About this exercise: Going through the entries below, count each line containing the word "weight". Report the number only.

Dataset entries:
○ ○ ○ ○

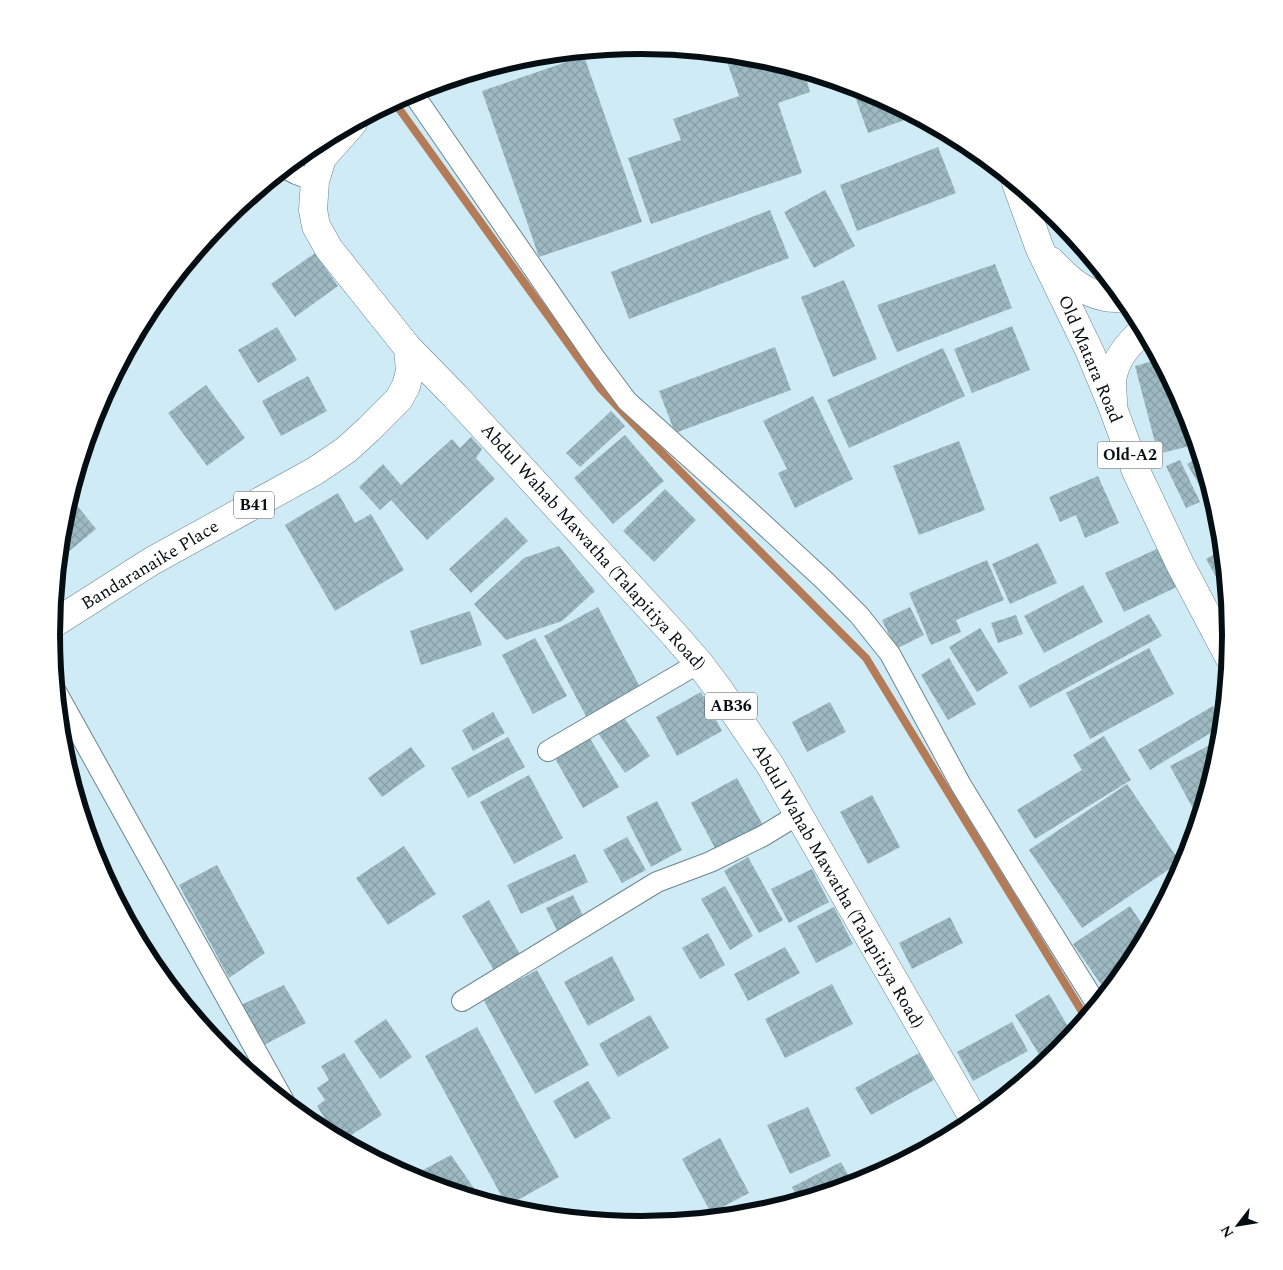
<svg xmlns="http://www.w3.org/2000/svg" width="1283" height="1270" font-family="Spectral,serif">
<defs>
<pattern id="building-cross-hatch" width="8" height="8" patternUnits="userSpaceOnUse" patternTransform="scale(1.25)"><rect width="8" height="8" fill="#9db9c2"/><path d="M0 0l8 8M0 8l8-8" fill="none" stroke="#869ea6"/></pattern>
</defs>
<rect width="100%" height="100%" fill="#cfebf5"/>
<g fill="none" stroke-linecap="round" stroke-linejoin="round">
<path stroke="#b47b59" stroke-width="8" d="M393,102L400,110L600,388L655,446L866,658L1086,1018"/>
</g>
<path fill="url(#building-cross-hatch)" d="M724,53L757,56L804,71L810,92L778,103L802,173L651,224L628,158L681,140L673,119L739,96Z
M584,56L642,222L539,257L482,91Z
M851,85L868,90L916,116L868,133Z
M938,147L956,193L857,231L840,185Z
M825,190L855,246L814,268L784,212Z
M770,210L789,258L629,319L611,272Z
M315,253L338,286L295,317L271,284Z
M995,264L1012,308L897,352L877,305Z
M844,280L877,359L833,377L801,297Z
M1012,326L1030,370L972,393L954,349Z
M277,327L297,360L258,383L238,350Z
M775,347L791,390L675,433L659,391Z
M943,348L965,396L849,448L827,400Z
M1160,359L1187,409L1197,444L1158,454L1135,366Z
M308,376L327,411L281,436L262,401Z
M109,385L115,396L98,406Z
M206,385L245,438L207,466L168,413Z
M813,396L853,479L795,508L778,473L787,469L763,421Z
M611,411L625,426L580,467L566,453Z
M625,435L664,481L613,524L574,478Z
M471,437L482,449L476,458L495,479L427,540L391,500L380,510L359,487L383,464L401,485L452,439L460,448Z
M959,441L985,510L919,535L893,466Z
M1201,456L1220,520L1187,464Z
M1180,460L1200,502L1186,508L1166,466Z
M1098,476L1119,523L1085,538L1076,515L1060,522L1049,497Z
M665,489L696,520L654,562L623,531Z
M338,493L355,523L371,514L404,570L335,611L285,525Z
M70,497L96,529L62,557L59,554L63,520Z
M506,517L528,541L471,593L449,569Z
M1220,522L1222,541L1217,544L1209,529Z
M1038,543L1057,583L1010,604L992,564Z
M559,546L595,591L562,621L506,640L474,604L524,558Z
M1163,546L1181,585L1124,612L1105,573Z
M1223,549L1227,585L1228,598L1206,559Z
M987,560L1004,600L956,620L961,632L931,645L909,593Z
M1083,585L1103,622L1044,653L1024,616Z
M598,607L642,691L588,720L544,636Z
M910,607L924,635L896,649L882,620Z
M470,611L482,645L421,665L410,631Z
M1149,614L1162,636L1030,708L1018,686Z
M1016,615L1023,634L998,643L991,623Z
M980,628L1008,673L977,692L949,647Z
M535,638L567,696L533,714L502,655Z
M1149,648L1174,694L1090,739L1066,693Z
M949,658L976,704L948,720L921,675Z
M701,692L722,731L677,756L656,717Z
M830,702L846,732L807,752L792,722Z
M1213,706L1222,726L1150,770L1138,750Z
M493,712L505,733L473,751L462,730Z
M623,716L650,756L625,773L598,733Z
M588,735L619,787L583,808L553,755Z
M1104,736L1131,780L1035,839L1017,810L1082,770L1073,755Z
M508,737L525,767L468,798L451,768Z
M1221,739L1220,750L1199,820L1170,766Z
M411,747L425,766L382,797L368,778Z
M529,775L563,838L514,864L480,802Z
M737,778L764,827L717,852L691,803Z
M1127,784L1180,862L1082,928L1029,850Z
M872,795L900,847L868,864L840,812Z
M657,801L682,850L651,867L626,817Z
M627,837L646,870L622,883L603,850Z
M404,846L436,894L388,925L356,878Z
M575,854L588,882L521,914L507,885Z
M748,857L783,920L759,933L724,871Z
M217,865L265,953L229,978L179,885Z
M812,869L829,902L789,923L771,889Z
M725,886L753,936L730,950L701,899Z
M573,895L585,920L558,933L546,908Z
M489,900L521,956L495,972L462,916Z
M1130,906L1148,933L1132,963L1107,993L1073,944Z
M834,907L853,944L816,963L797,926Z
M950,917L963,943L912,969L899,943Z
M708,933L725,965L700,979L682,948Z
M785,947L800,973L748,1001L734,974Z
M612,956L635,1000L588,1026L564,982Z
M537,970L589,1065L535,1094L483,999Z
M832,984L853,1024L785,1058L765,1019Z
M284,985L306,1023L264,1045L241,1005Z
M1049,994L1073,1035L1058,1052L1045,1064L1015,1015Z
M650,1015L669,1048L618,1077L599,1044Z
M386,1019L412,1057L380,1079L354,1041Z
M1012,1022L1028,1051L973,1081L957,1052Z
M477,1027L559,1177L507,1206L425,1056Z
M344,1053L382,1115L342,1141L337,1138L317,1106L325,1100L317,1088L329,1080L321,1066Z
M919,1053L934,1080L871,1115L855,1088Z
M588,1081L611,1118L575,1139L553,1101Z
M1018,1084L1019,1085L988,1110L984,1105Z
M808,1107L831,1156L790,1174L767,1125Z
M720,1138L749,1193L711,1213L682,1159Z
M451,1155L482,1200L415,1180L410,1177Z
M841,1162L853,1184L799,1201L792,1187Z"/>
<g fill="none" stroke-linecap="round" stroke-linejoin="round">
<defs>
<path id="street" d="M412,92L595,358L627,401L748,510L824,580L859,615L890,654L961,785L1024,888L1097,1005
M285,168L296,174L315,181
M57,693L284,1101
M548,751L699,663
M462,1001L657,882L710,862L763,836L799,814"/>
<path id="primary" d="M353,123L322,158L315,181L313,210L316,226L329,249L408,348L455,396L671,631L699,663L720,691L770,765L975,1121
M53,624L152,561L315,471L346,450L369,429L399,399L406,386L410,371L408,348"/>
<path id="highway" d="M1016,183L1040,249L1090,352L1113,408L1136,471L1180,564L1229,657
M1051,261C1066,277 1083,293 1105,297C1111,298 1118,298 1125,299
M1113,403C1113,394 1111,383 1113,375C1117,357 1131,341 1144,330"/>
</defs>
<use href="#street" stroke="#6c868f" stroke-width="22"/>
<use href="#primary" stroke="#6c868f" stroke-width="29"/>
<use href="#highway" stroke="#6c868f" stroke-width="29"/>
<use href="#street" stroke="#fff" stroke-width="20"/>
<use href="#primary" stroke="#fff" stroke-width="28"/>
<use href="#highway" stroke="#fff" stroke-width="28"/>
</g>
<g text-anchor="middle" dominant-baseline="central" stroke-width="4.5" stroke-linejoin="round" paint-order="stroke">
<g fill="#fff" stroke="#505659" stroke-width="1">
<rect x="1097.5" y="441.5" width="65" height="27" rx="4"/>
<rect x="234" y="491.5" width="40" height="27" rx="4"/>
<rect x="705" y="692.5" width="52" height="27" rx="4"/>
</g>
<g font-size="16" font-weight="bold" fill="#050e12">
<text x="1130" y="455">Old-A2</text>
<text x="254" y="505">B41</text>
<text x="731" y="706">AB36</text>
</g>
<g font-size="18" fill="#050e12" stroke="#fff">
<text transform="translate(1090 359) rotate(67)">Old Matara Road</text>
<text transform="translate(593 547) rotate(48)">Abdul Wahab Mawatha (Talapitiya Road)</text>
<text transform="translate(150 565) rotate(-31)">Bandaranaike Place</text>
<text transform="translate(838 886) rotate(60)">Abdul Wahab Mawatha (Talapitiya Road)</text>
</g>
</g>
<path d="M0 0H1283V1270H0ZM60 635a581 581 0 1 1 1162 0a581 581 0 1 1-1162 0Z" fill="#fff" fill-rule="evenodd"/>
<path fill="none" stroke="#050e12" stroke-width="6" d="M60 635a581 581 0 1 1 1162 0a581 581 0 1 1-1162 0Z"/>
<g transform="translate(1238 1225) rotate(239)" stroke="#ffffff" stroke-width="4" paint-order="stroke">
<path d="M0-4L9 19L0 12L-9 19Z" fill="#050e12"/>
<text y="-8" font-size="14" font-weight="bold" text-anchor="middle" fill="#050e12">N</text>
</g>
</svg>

○ ○ ○ ○

Task output: 2